Only one stretch of the data below is needed. Output the lines from the one with "- dans d'autres" up to and including the one with "## References", exactly as they stand.

────────────────────────────────────────

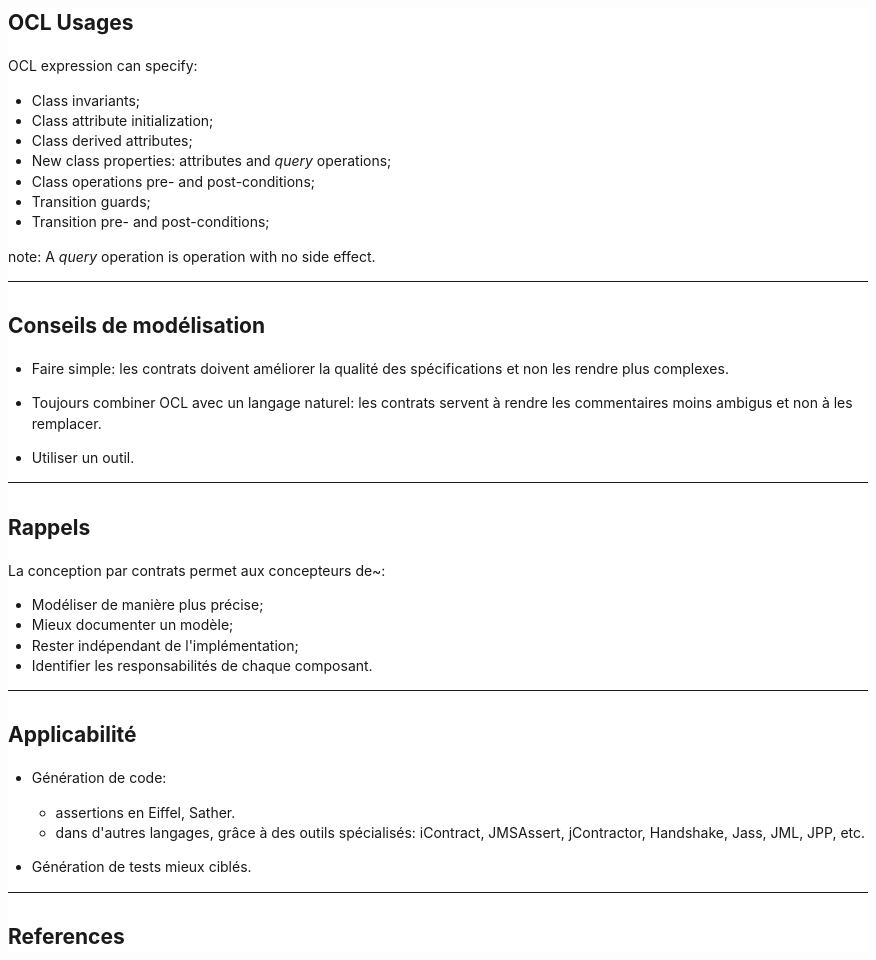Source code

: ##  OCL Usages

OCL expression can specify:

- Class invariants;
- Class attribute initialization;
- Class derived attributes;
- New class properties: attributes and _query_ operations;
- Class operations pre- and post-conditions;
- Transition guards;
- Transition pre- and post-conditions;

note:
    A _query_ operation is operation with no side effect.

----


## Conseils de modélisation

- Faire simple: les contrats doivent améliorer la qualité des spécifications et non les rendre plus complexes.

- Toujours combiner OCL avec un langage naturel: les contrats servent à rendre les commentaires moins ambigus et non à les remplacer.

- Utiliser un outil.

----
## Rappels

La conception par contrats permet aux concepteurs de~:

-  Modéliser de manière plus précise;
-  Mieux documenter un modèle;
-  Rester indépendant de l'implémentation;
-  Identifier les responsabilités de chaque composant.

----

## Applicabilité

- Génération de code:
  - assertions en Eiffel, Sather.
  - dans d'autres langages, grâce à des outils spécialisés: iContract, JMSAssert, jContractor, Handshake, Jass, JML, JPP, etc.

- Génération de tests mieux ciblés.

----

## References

────────────────────────────────────────

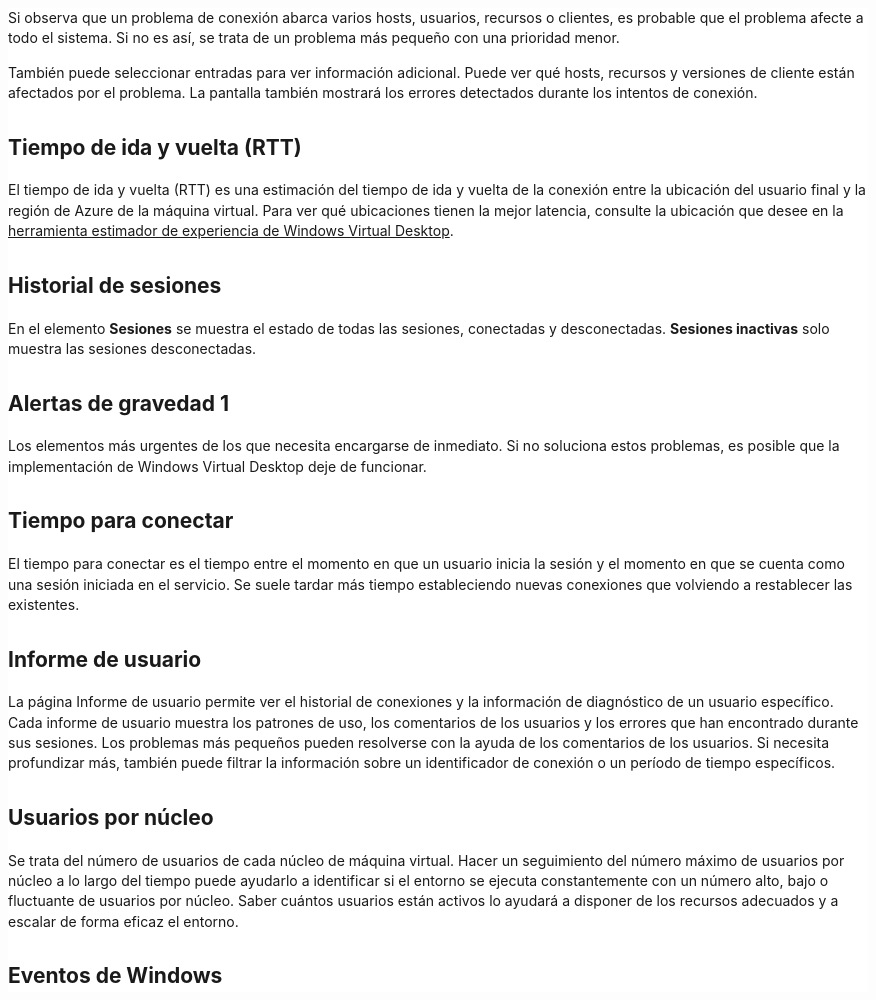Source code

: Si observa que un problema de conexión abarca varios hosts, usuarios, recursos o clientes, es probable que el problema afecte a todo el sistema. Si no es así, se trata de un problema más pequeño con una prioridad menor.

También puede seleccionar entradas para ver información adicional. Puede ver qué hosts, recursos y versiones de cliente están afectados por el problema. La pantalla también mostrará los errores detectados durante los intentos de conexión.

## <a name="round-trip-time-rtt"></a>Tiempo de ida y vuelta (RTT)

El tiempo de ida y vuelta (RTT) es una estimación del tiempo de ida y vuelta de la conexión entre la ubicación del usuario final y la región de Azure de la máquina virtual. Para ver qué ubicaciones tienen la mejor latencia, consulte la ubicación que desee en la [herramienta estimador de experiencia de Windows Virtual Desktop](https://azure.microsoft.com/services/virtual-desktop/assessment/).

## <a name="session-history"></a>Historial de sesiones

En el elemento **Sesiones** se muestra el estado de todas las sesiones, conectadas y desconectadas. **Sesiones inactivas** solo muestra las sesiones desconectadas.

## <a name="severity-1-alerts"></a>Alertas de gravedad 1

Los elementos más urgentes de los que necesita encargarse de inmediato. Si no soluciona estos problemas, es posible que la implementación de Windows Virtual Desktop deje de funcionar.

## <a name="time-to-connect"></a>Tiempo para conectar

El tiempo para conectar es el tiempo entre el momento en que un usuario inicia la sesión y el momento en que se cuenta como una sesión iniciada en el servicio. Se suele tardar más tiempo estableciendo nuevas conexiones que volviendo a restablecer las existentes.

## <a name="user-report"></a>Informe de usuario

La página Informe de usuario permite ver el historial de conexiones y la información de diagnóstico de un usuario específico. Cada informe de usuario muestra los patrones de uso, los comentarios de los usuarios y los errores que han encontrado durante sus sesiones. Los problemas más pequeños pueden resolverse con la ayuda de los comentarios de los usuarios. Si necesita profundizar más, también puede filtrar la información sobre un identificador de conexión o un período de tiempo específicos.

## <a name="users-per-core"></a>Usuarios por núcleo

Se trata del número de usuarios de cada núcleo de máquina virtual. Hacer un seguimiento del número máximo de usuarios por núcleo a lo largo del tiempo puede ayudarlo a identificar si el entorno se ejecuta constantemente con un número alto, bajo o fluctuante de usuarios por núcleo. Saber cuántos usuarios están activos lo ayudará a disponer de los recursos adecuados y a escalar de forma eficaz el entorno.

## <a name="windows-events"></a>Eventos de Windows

────────────────────────────────────────

[WRITTEN RESPONSE]:
  - dans d'autres langages, grâce à des outils spécialisés: iContract, JMSAssert, jContractor, Handshake, Jass, JML, JPP, etc.

- Génération de tests mieux ciblés.

----

## References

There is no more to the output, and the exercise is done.